*EXERCISE SET:*
1. In the article on the StealthFalcon backdoor, write out the passage from "StealthFalcon backdoor using" to "targets, ESET wrote." again, swapping "backdoor" for "implant" each time it appears.
2. Translate this sentence from the article on the StealthFalcon backdoor into Spanish: "So far, the malware, which was likely first created in 2015, has been used against targets in the UAE, Saudi Arabia, Thailand, and the Netherlands."

====== GIVEN TEXT ======

Compliance Management, Malware, Privacy

StealthFalcon backdoor using Windows BITS to hide action

The cyberespionage group Stealth Falcon is using a previously unreported binary backdoor along with Windows BITS to communicate with its command and controls server.

The revelation was made by ESET researchers who came across the backdoor, which it named Win32/StealthFalcon, which the security firm believes has many similarities with another PowerShell script with backdoor capabilities attributed that have been attributed to the Stealth Falcon group.

So far, the malware, which was likely first created in 2015, has been used against targets in the UAE, Saudi Arabia, Thailand, and the Netherlands. The Netherlands incident involved the diplomatic mission of a Middle Eastern nation in that country. This modus operandi matches that of earlier Stealth Falcon missions that were aimed at Middle Eastern targets, ESET wrote.

ESET called using Windows BITS “unusual” but noted the fact that since BITS is normally used for handling trusted communication like updaters and messengers, it is likely to be allowed past most firewalls and its normal operation makes it appear less threatening.

====== ENTRIES SHOWN ======

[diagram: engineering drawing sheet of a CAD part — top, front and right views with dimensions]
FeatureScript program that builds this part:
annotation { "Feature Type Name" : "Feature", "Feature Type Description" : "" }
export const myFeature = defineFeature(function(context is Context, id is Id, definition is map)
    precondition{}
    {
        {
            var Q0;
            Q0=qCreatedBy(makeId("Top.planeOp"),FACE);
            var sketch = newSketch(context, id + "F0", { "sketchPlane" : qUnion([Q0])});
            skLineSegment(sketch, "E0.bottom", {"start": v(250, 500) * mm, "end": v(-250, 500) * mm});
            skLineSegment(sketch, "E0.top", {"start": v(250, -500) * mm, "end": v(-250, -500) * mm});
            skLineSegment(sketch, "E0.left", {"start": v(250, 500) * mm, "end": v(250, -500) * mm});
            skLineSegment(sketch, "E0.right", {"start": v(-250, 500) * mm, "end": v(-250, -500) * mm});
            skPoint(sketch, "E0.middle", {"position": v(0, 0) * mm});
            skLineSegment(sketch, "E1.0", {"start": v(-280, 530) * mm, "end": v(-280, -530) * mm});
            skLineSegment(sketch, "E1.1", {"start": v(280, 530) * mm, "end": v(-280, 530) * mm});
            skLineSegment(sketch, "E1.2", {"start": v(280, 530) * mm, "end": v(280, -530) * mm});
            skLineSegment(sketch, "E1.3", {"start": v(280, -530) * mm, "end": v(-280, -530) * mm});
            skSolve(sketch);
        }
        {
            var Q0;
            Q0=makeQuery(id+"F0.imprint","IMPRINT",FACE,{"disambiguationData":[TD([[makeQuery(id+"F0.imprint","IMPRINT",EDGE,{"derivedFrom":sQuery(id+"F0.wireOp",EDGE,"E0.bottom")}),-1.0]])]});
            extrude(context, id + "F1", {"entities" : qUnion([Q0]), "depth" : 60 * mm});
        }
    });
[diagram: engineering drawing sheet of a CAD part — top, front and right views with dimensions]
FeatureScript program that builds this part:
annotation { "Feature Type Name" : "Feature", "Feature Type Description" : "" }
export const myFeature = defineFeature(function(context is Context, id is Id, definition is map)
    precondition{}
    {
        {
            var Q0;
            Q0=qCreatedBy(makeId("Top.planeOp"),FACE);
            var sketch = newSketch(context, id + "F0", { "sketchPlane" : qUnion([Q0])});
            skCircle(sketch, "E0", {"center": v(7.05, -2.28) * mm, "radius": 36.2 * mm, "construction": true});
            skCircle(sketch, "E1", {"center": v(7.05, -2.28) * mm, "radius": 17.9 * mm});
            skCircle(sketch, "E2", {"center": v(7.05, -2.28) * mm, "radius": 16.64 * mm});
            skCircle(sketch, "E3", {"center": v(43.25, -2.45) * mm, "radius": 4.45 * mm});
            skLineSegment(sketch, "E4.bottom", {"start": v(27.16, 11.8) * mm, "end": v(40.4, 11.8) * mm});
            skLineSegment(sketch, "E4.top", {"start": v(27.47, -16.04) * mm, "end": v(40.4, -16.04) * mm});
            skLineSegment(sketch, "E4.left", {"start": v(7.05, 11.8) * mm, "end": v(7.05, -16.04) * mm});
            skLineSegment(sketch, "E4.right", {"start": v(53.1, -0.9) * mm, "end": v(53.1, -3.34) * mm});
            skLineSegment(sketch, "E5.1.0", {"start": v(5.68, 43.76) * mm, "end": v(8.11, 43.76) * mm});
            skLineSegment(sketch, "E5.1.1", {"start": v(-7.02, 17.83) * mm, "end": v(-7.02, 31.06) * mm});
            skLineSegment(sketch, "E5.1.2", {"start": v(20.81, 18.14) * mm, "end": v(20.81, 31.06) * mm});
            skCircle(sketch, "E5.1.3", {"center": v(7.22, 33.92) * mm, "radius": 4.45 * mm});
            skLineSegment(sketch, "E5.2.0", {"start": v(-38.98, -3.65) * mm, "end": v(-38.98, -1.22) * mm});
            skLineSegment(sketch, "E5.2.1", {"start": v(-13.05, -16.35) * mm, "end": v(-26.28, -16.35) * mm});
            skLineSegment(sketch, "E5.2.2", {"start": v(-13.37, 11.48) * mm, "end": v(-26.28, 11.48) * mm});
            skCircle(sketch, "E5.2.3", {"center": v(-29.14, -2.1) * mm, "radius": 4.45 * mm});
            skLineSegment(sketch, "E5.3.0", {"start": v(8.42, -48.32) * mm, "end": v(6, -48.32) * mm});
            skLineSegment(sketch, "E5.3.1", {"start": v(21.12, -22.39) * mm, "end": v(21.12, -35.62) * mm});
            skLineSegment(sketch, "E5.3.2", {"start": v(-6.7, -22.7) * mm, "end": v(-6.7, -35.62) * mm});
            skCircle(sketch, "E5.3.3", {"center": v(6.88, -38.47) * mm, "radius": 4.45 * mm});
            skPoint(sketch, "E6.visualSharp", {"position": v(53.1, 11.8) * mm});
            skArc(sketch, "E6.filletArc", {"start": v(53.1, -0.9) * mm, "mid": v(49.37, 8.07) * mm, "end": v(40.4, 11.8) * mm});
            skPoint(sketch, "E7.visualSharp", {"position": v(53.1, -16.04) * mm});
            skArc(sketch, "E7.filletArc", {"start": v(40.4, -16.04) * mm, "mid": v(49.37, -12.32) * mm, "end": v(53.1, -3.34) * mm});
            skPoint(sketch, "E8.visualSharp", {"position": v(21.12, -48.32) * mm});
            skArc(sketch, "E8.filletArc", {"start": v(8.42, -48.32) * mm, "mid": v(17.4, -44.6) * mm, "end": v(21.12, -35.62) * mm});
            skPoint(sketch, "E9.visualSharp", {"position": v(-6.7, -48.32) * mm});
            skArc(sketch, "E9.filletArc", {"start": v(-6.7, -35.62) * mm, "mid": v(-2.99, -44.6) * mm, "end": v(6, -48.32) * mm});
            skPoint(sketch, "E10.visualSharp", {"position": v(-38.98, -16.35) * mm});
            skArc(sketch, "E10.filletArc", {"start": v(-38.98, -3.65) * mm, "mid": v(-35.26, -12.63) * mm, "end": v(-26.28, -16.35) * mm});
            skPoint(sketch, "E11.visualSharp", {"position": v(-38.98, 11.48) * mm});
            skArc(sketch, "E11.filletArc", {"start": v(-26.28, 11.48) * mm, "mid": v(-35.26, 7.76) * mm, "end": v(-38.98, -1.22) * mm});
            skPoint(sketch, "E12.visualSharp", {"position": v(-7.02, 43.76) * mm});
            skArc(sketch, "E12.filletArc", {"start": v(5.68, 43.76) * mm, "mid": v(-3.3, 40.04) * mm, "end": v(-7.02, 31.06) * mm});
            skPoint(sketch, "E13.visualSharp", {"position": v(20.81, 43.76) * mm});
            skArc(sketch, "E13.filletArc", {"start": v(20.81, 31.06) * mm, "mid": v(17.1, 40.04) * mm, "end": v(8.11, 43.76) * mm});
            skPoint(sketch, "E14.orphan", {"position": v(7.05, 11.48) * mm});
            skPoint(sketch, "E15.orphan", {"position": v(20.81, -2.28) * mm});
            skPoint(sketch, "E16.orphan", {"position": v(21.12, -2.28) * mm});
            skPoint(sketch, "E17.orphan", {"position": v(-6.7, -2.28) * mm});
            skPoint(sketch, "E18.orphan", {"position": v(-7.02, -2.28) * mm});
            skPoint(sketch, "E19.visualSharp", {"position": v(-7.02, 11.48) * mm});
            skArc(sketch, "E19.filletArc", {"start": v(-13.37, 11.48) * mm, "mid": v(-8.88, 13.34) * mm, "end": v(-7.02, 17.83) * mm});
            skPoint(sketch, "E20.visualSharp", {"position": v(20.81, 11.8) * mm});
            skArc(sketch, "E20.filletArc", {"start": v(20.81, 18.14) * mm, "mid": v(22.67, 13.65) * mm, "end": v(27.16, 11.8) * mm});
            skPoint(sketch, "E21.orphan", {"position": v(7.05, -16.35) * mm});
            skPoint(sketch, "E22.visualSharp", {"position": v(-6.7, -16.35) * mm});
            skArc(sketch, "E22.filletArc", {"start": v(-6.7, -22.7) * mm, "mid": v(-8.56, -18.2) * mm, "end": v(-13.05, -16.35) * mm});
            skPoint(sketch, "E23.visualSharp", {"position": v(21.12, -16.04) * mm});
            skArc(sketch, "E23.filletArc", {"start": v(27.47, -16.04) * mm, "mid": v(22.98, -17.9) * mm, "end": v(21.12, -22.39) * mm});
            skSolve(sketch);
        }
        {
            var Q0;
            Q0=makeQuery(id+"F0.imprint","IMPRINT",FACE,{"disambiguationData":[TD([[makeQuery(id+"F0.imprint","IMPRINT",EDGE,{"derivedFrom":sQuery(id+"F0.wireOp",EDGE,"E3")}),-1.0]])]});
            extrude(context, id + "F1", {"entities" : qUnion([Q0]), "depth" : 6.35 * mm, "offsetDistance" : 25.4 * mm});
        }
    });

======

*TASK RESPONSES:*
1.
StealthFalcon implant using Windows BITS to hide action

The cyberespionage group Stealth Falcon is using a previously unreported binary implant along with Windows BITS to communicate with its command and controls server.

The revelation was made by ESET researchers who came across the implant, which it named Win32/StealthFalcon, which the security firm believes has many similarities with another PowerShell script with implant capabilities attributed that have been attributed to the Stealth Falcon group.

So far, the malware, which was likely first created in 2015, has been used against targets in the UAE, Saudi Arabia, Thailand, and the Netherlands. The Netherlands incident involved the diplomatic mission of a Middle Eastern nation in that country. This modus operandi matches that of earlier Stealth Falcon missions that were aimed at Middle Eastern targets, ESET wrote.

2. Hasta ahora, el malware, que probablemente se creó por primera vez en 2015, se ha utilizado contra objetivos en los Emiratos Árabes Unidos, Arabia Saudita, Tailandia y los Países Bajos.